Physical characteristics
- Dimensions: 120.49±2.5 km
- Synodic rotation period: 7.3556 h (0.30648 d)
- Geometric albedo: 0.0396±0.002
- Spectral type: C
- Absolute magnitude (H): 8.72

= 225 Henrietta =

Main-belt asteroid

225 Henrietta is a very large outer main-belt asteroid. It was discovered by Austrian astronomer Johann Palisa on 19 April 1882, in Vienna and named after Henrietta, wife of astronomer Pierre J. C. Janssen. The asteroid is orbiting at a distance of 3.39 AU from the Sun with a period of 2278.9 days and an eccentricity (ovalness) of 0.26. The orbital plane is inclined at an angle of 20.9° to the plane of the ecliptic. 225 Henrietta belongs to Cybele group of asteroids.

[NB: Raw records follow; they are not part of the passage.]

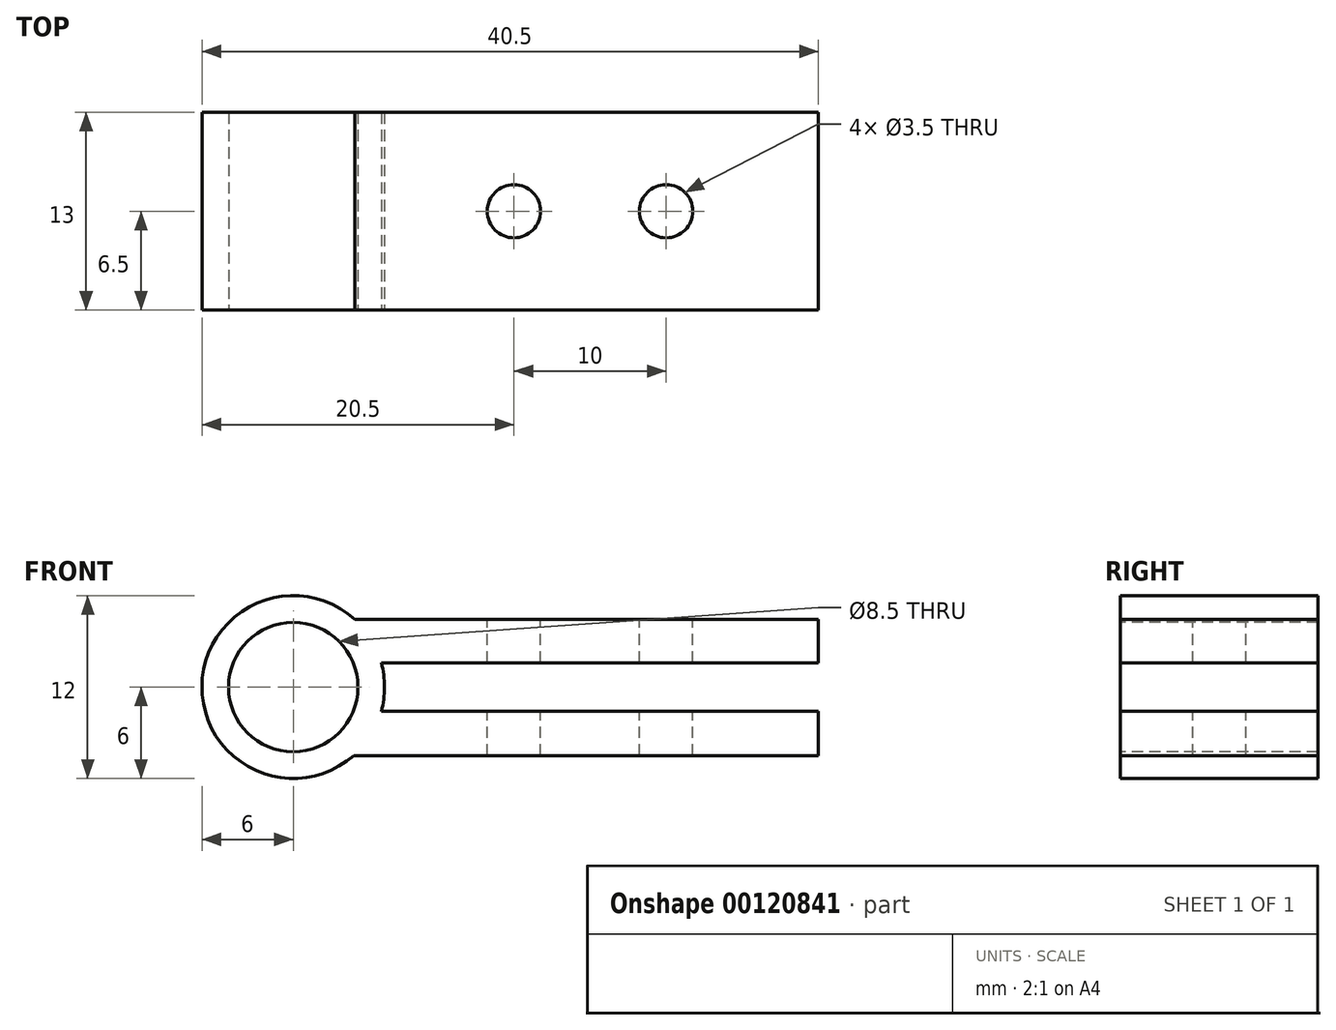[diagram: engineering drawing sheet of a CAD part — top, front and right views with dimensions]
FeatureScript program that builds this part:
annotation { "Feature Type Name" : "Feature", "Feature Type Description" : "" }
export const myFeature = defineFeature(function(context is Context, id is Id, definition is map)
    precondition{}
    {
        {
            var Q0;
            Q0=qCreatedBy(makeId("Front.planeOp"),FACE);
            var sketch = newSketch(context, id + "F0", { "sketchPlane" : qUnion([Q0])});
            skCircle(sketch, "E0", {"center": v(0, 0) * mm, "radius": 6 * mm});
            skCircle(sketch, "E1", {"center": v(0, 0) * mm, "radius": 4.25 * mm});
            skSolve(sketch);
        }
        {
            var Q0;
            Q0=makeQuery(id+"F0.imprint","IMPRINT",FACE,{"disambiguationData":[TD([[makeQuery(id+"F0.imprint","IMPRINT",EDGE,{"derivedFrom":sQuery(id+"F0.wireOp",EDGE,"E0")}),1.0]])]});
            extrude(context, id + "F1", {"entities" : qUnion([Q0]), "oppositeDirection" : true, "depth" : 13 * mm});
        }
        {
            var Q0;
            Q0=qCreatedBy(makeId("Right.planeOp"),FACE);
            var sketch = newSketch(context, id + "F2", { "sketchPlane" : qUnion([Q0])});
            skLineSegment(sketch, "E2.bottom", {"start": v(0, 4.43) * mm, "end": v(13, 4.43) * mm});
            skLineSegment(sketch, "E2.top", {"start": v(0, 1.6) * mm, "end": v(13, 1.6) * mm});
            skLineSegment(sketch, "E2.left", {"start": v(0, 4.43) * mm, "end": v(0, 1.6) * mm});
            skLineSegment(sketch, "E2.right", {"start": v(13, 4.43) * mm, "end": v(13, 1.6) * mm});
            skLineSegment(sketch, "E3.bottom", {"start": v(0, -1.6) * mm, "end": v(13, -1.6) * mm});
            skLineSegment(sketch, "E3.top", {"start": v(0, -4.5) * mm, "end": v(13, -4.5) * mm});
            skLineSegment(sketch, "E3.left", {"start": v(0, -1.6) * mm, "end": v(0, -4.5) * mm});
            skLineSegment(sketch, "E3.right", {"start": v(13, -1.6) * mm, "end": v(13, -4.5) * mm});
            skSolve(sketch);
        }
        {
            var Q0;
            Q0 = qSketchRegion(id + "F2", true);
            extrude(context, id + "F3", {"entities" : qUnion([Q0]), "operationType" : NewBodyOperationType.ADD, "depth" : 34.5 * mm});
        }
        {
            var Q0;
            Q0=makeQuery(id+"F3.boolean.opBoolean","MERGE",FACE,{"derivedFrom":[makeQuery(id+"F1.opExtrude","CAP_FACE",FACE,{"disambiguationData":[OSD([sQuery(id+"F0.wireOp",EDGE,"E0"),sQuery(id+"F0.wireOp",EDGE,"E1")])],"isStart":false}),makeQuery(id+"F3.opExtrude","SWEPT_FACE",FACE,{"disambiguationData":[OSD([sQuery(id+"F2.wireOp",EDGE,"E2.right")])]}),makeQuery(id+"F3.opExtrude","SWEPT_FACE",FACE,{"disambiguationData":[OSD([sQuery(id+"F2.wireOp",EDGE,"E3.right")])]})]});
            var sketch = newSketch(context, id + "F4", { "sketchPlane" : qUnion([Q0])});
            skCircle(sketch, "E4", {"center": v(0, 0) * mm, "radius": 4.25 * mm});
            skSolve(sketch);
        }
        {
            var Q0;
            Q0 = qSketchRegion(id + "F4", true);
            extrude(context, id + "F5", {"entities" : qUnion([Q0]), "operationType" : NewBodyOperationType.REMOVE, "endBound" : BoundingType.THROUGH_ALL, "oppositeDirection" : true, "depth" : 25 * mm});
        }
        {
            var Q0;
            Q0=makeQuery(id+"F3.opExtrude","SWEPT_FACE",FACE,{"disambiguationData":[OSD([sQuery(id+"F2.wireOp",EDGE,"E2.bottom")])]});
            var sketch = newSketch(context, id + "F6", { "sketchPlane" : qUnion([Q0])});
            skCircle(sketch, "E5", {"center": v(14.5, 6.5) * mm, "radius": 1.75 * mm});
            skCircle(sketch, "E6", {"center": v(24.5, 6.5) * mm, "radius": 1.75 * mm});
            skSolve(sketch);
        }
        {
            var Q0;
            Q0 = qSketchRegion(id + "F6", true);
            var Q1;
            Q1=makeQuery(id+"F3.opExtrude","SWEPT_FACE",FACE,{"disambiguationData":[OSD([sQuery(id+"F2.wireOp",EDGE,"E3.top")])]});
            extrude(context, id + "F7", {"entities" : qUnion([Q0]), "operationType" : NewBodyOperationType.REMOVE, "endBound" : BoundingType.UP_TO_SURFACE, "oppositeDirection" : true, "endBoundEntityFace" : qUnion([Q1]), "depth" : 25 * mm});
        }
    });
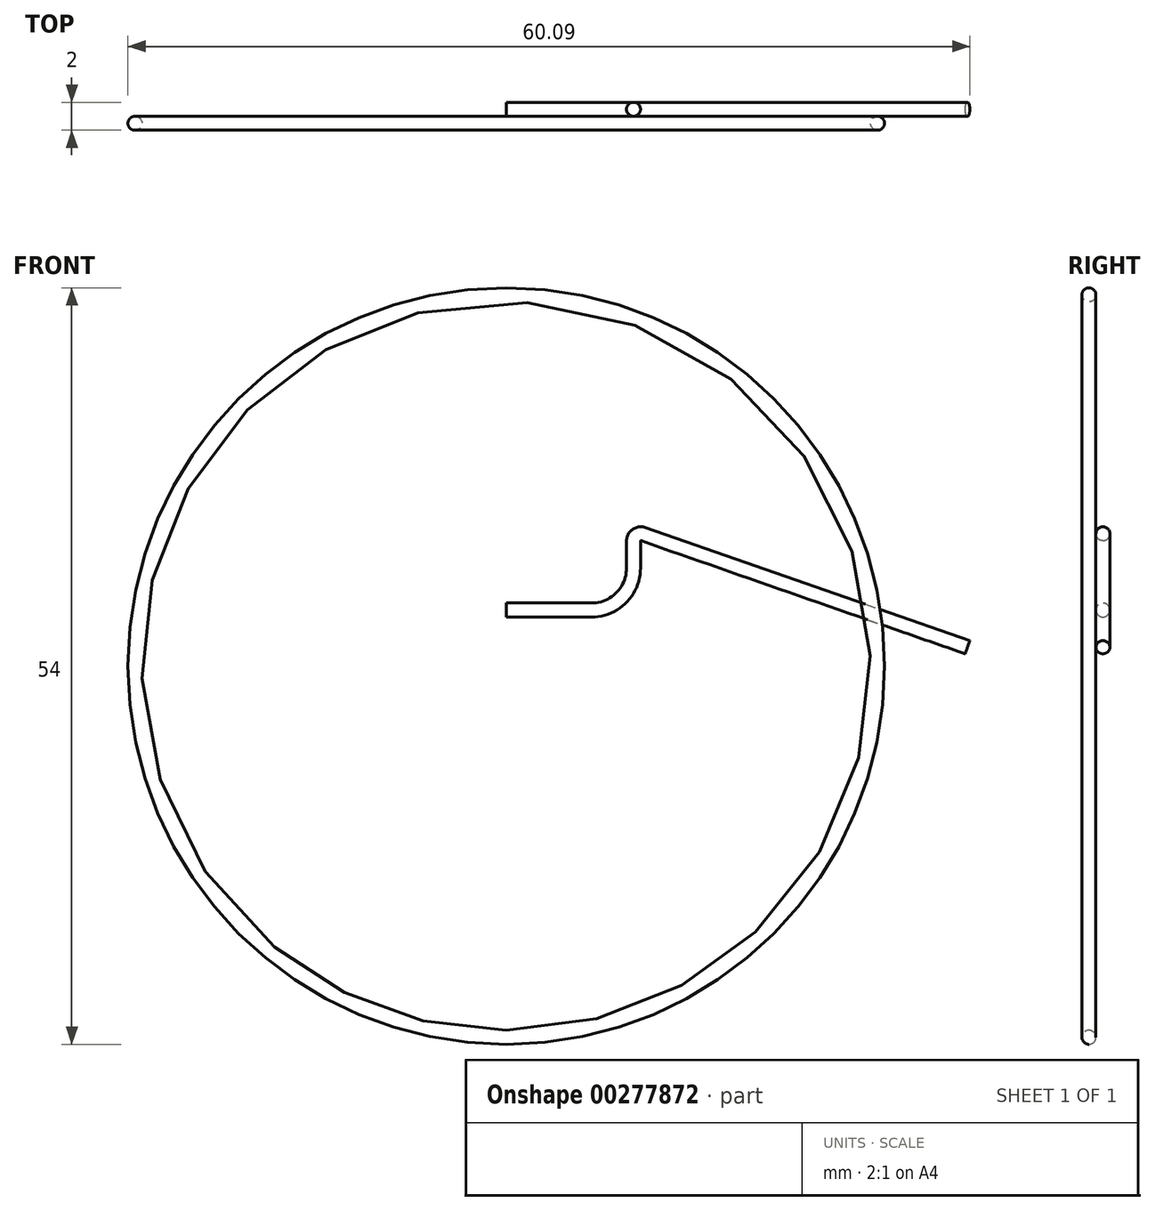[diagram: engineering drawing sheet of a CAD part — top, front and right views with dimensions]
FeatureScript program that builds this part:
annotation { "Feature Type Name" : "Feature", "Feature Type Description" : "" }
export const myFeature = defineFeature(function(context is Context, id is Id, definition is map)
    precondition{}
    {
        {
            var Q0;
            Q0=qCreatedBy(makeId("Front.planeOp"),FACE);
            var sketch = newSketch(context, id + "F0", { "sketchPlane" : qUnion([Q0])});
            skCircle(sketch, "E0", {"center": v(0, 0) * mm, "radius": 26.5 * mm});
            skSolve(sketch);
        }
        {
            var Q0;
            Q0=qCreatedBy(makeId("Right.planeOp"),FACE);
            var sketch = newSketch(context, id + "F1", { "sketchPlane" : qUnion([Q0])});
            skLineSegment(sketch, "E1.0", {"start": v(0, -26.5) * mm, "end": v(0, 26.5) * mm});
            skCircle(sketch, "E2", {"center": v(0, 26.5) * mm, "radius": 0.5 * mm});
            skSolve(sketch);
        }
        {
            var Q0;
            Q0 = qSketchRegion(id + "F1", true);
            var Q1;
            Q1 = qConstructionFilter(qBodyType(qCreatedBy(id + "F0" ,EDGE), BodyType.WIRE), ConstructionObject.NO);
            sweep(context, id + "F2", {"profiles" : qUnion([Q0]), "path" : qUnion([Q1])});
        }
        {
            var Q0;
            Q0=qCreatedBy(makeId("Front.planeOp"),FACE);
            var sketch = newSketch(context, id + "F3", { "sketchPlane" : qUnion([Q0])});
            skCircle(sketch, "E3", {"center": v(0, 0) * mm, "radius": 19 * mm});
            skCircle(sketch, "E4", {"center": v(0, 0) * mm, "radius": 26 * mm, "construction": true});
            skSolve(sketch);
        }
        {
            var Q0;
            Q0=qCreatedBy(makeId("Top.planeOp"),FACE);
            var sketch = newSketch(context, id + "F4", { "sketchPlane" : qUnion([Q0])});
            skLineSegment(sketch, "E5.0", {"start": v(19, 0) * mm, "end": v(-19, 0) * mm, "construction": true});
            skCircle(sketch, "E6", {"center": v(-19, 0) * mm, "radius": 0.5 * mm});
            skSolve(sketch);
        }
        {
            var Q0;
            Q0=qCreatedBy(makeId("Right.planeOp"),FACE);
            var sketch = newSketch(context, id + "F5", { "sketchPlane" : qUnion([Q0])});
            skLineSegment(sketch, "E7", {"start": v(-0.5, -26.5) * mm, "end": v(-0.5, 26.5) * mm, "construction": true});
            skArc(sketch, "E8", {"start": v(-0.5, 26.5) * mm, "mid": v(0, 26) * mm, "end": v(0.5, 26.5) * mm, "construction": true});
            skLineSegment(sketch, "E9", {"start": v(0.5, -26.5) * mm, "end": v(0.5, 26.5) * mm, "construction": true});
            skCircle(sketch, "E10", {"center": v(1, 4) * mm, "radius": 0.5 * mm});
            skSolve(sketch);
        }
        {
            var Q0;
            Q0=qCreatedBy(makeId("Front.planeOp"),FACE);
            cPlane(context, id + "F6", {"entities" : qUnion([Q0]), "cplaneType" : CPlaneType.OFFSET, "offset" : 1 * mm, "oppositeDirection" : true, "width" : 150 * mm, "height" : 150 * mm});
        }
        {
            var Q0;
            Q0=qCreatedBy(id+"F6.planeOp",FACE);
            var sketch = newSketch(context, id + "F7", { "sketchPlane" : qUnion([Q0])});
            skPoint(sketch, "E11.0", {"position": v(0, 4) * mm});
            skLineSegment(sketch, "E12", {"start": v(0, 4) * mm, "end": v(6.09, 4) * mm});
            skLineSegment(sketch, "E13", {"start": v(9.09, 7) * mm, "end": v(9.09, 8.93) * mm});
            skLineSegment(sketch, "E14", {"start": v(9.78, 9.42) * mm, "end": v(32.93, 1.35) * mm});
            skPoint(sketch, "E15.visualSharp", {"position": v(9.09, 4) * mm});
            skArc(sketch, "E15.filletArc", {"start": v(6.09, 4) * mm, "mid": v(8.2, 4.88) * mm, "end": v(9.09, 7) * mm});
            skPoint(sketch, "E16.visualSharp", {"position": v(9.09, 9.66) * mm});
            skArc(sketch, "E16.filletArc", {"start": v(9.78, 9.42) * mm, "mid": v(9.3, 9.35) * mm, "end": v(9.09, 8.93) * mm});
            skSolve(sketch);
        }
        {
            var Q0;
            Q0 = qSketchRegion(id + "F5", true);
            var Q1;
            Q1 = qConstructionFilter(qBodyType(qCreatedBy(id + "F7" ,EDGE), BodyType.WIRE), ConstructionObject.NO);
            sweep(context, id + "F8", {"profiles" : qUnion([Q0]), "path" : qUnion([Q1])});
        }
    });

This is classified as a C-type asteroid and is probably composed of primitive carbonaceous material. It has a very dark surface, with an albedo of 0.040. Photometric measurements made from the Oakley Southern Sky Observatory during 2012 gave a light curve with a period of 7.352±0.003 hours and a variation in brightness of 0.18±0.02 in magnitude. This is consistent with a synodic rotation period of 7.356±0.001 hours determined in 2000. In 2001, the asteroid was detected by radar from the Arecibo Observatory at a distance of 1.58 AU. The resulting data yielded an effective diameter of 128±16 km.